Is it really true that concepts of equality and social solidarity are indeed foreign and borrowed and therefore not relevant to India as seems to have been pointed out by the then prime minister to a group of agitated women activists in response to his stand on the famous Shah Bano case? Clearly, there is an immense amount of conceptual clutter and lack of direction in our discourse on health. In jumping to ideological positions of public is bad, private is good and governments are bad and markets are good, our intellectuals have trivialised serious debate. The devastation markets have caused, in terms of human suffering and public spending in the US, have not even been studied. Instead, intellectuals have allowed themselves to fall prey to facile arguments for privatisation such as, for example, that in providing choice of private hospitals, the rich will opt out of the public hospitals providing space for the poor!
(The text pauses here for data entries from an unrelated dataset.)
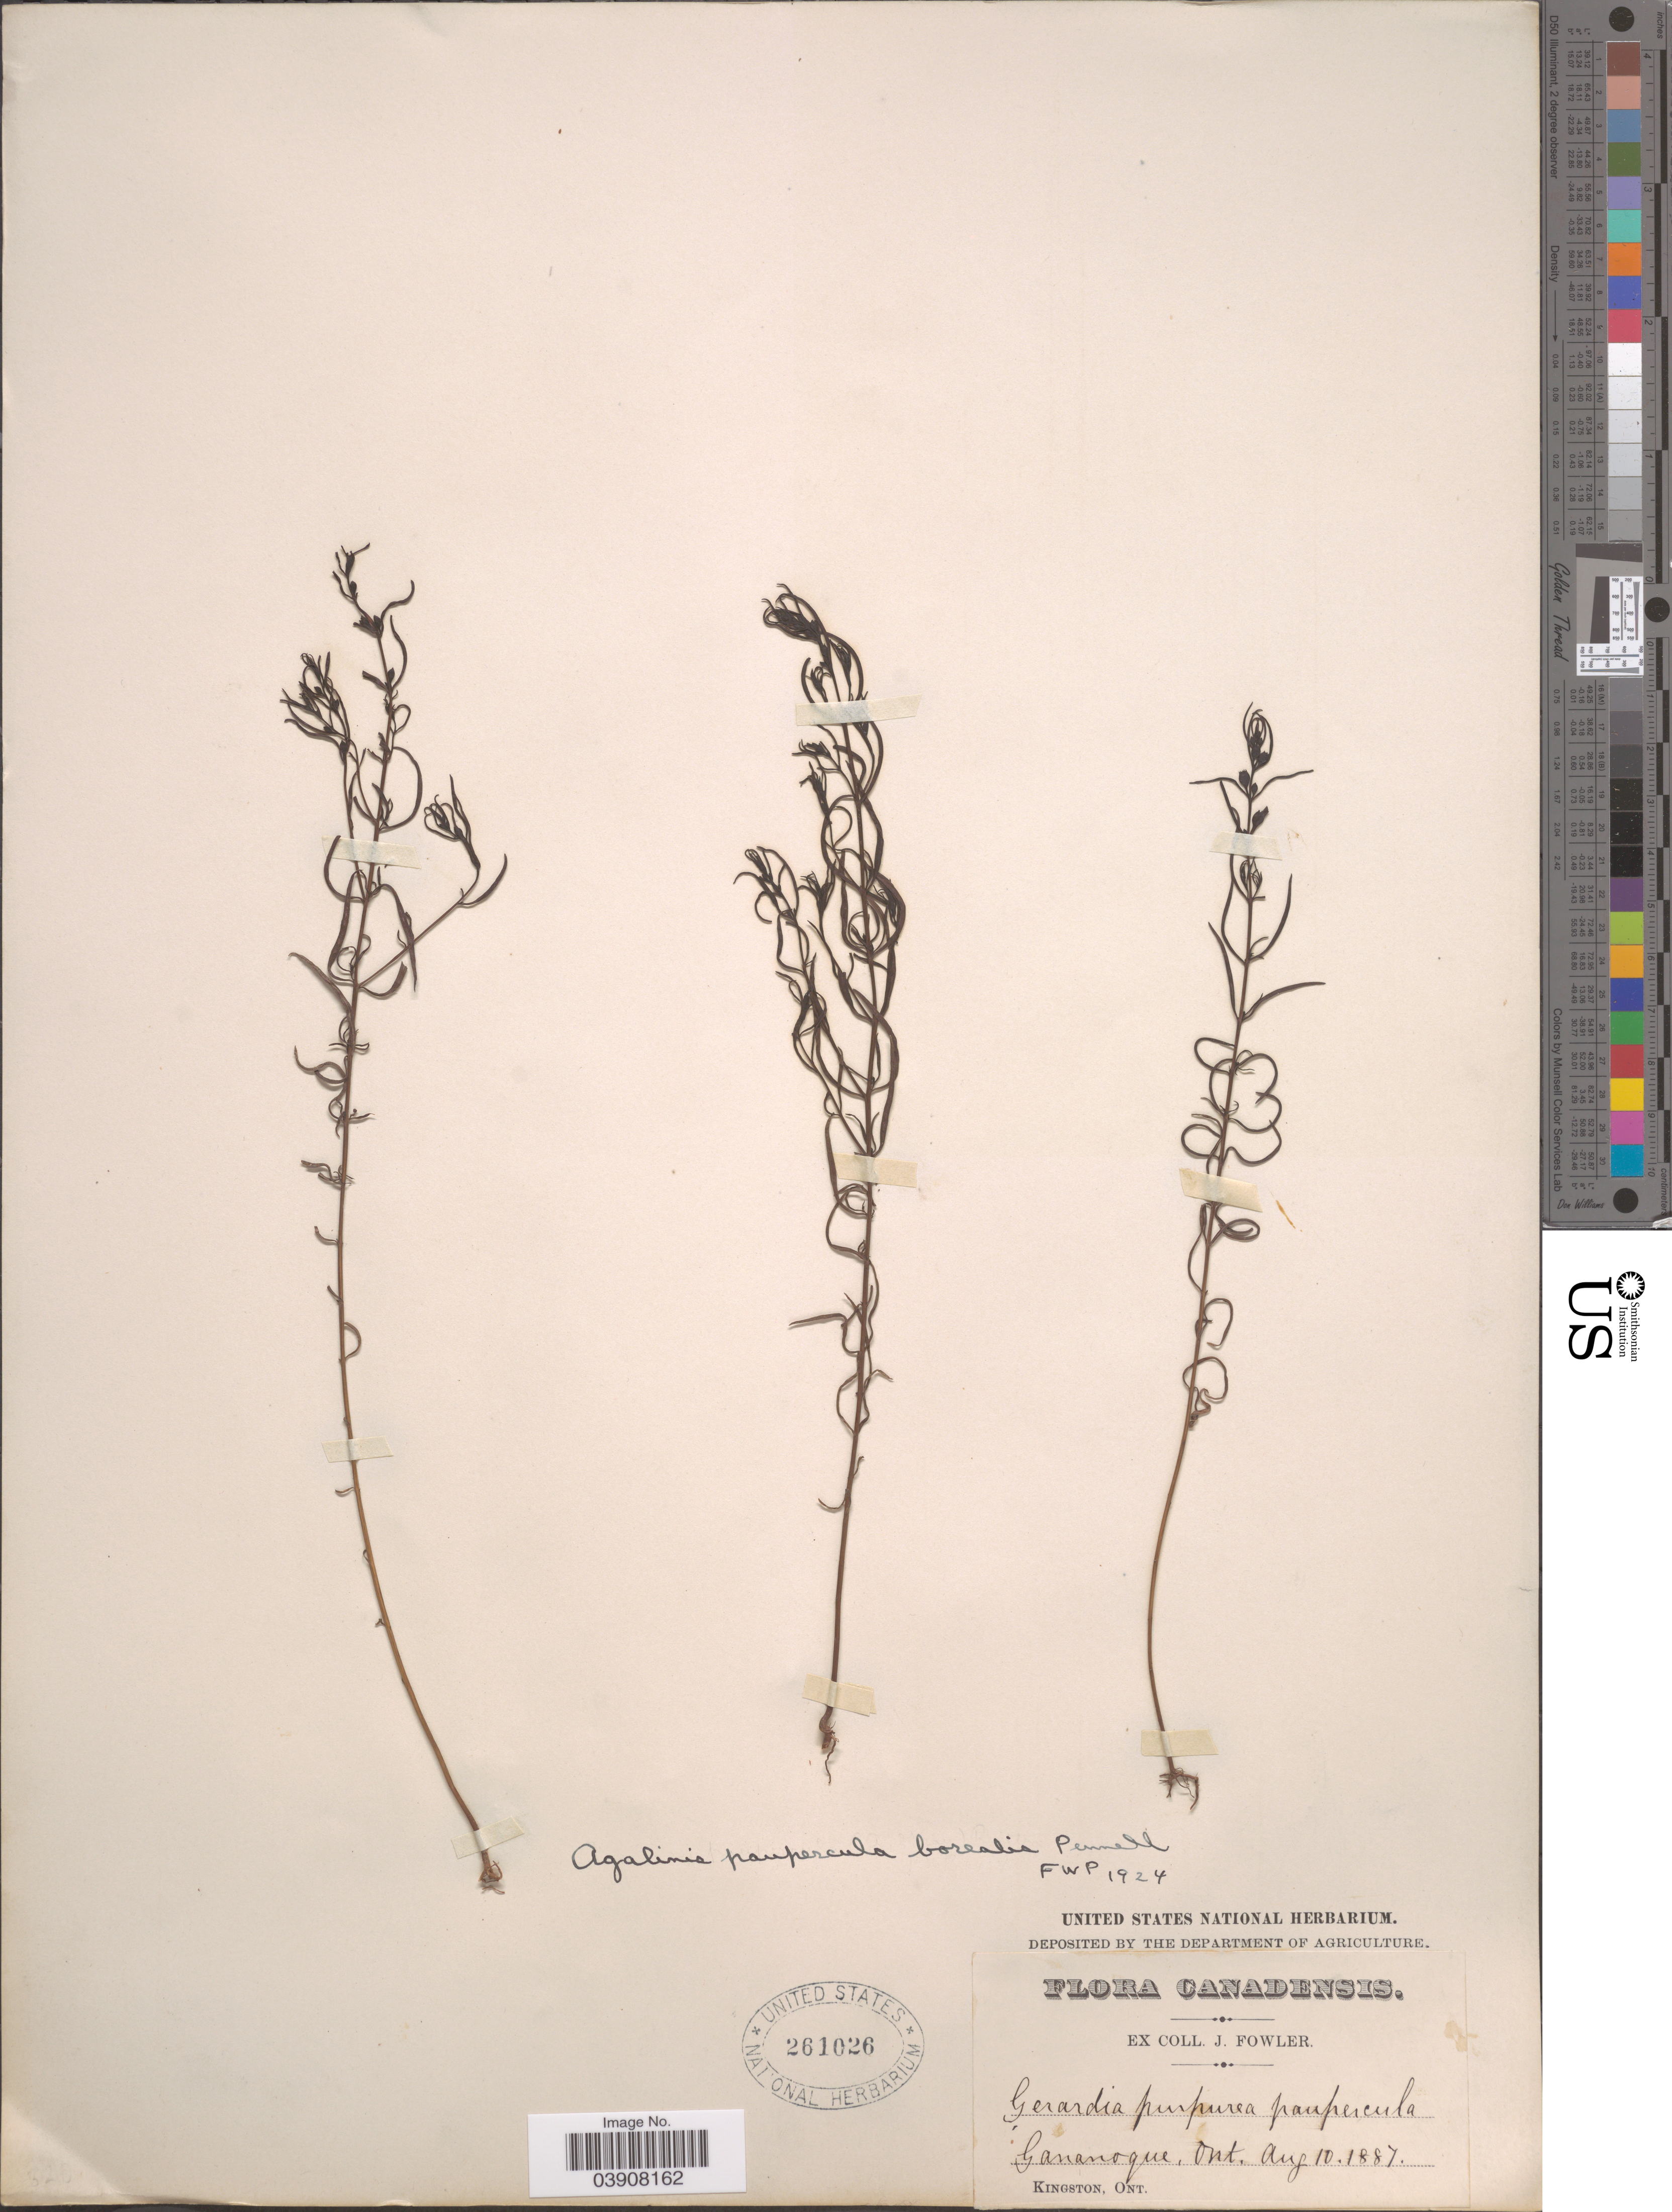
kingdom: Plantae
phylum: Tracheophyta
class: Magnoliopsida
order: Lamiales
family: Orobanchaceae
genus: Agalinis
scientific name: Agalinis paupercula var. borealis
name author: Pennell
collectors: J. Fowler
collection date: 1887-08-10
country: Canada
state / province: Ontario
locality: Gananoque.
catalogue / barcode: US 261026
It is not widely understood that profits by private hospitals are made in two ways — one, volume; and two, during the first two or three days, when patients are normally required to undergo extensive diagnostics and invasive procedures. The incentives implicit in profit making is what forces private for profit hospitals to reduce the length of stay or make the prices so unaffordable that the patient opts to leave. This explains why a large number of the “rich” continue to frequent the public hospitals and why US subsidises the care of all its senior citizens, who largely suffer from chronic diseases, under its medicare programme.

The hijacking of the health sector by the market fundamentalists arguing for more subsidies for the private sector, starving public hospitals of resources, has been possible because of the absence of a national consensus on the values that we need to adopt for ourselves. To start with, as pointed out by former US president, Bill Clinton, in Hyderabad to a gathering of top industrialists, do we believe that there is a higher purpose in life to merely making profits? If yes, can we then agree that those who cannot afford healthcare should be denied it and allowed to suffer and die? Do we believe that all humans are not equal?

As all philosophical principles remind us, can there be true happiness and, more importantly, social stability in a society where a large number of its members suffer want and disease? Is it then not necessary for turning the debate around and placing the principles of social solidarity and public accountability in health getting precedence over privatisation and a further commercialisation of health? A national consensus on some of these issues is important for clarity in public policy and for instilling values of compassion and concern in our society at large and among our health professionals in particular.

The author is with the Indian Administrative Service. The views expressed here are her own.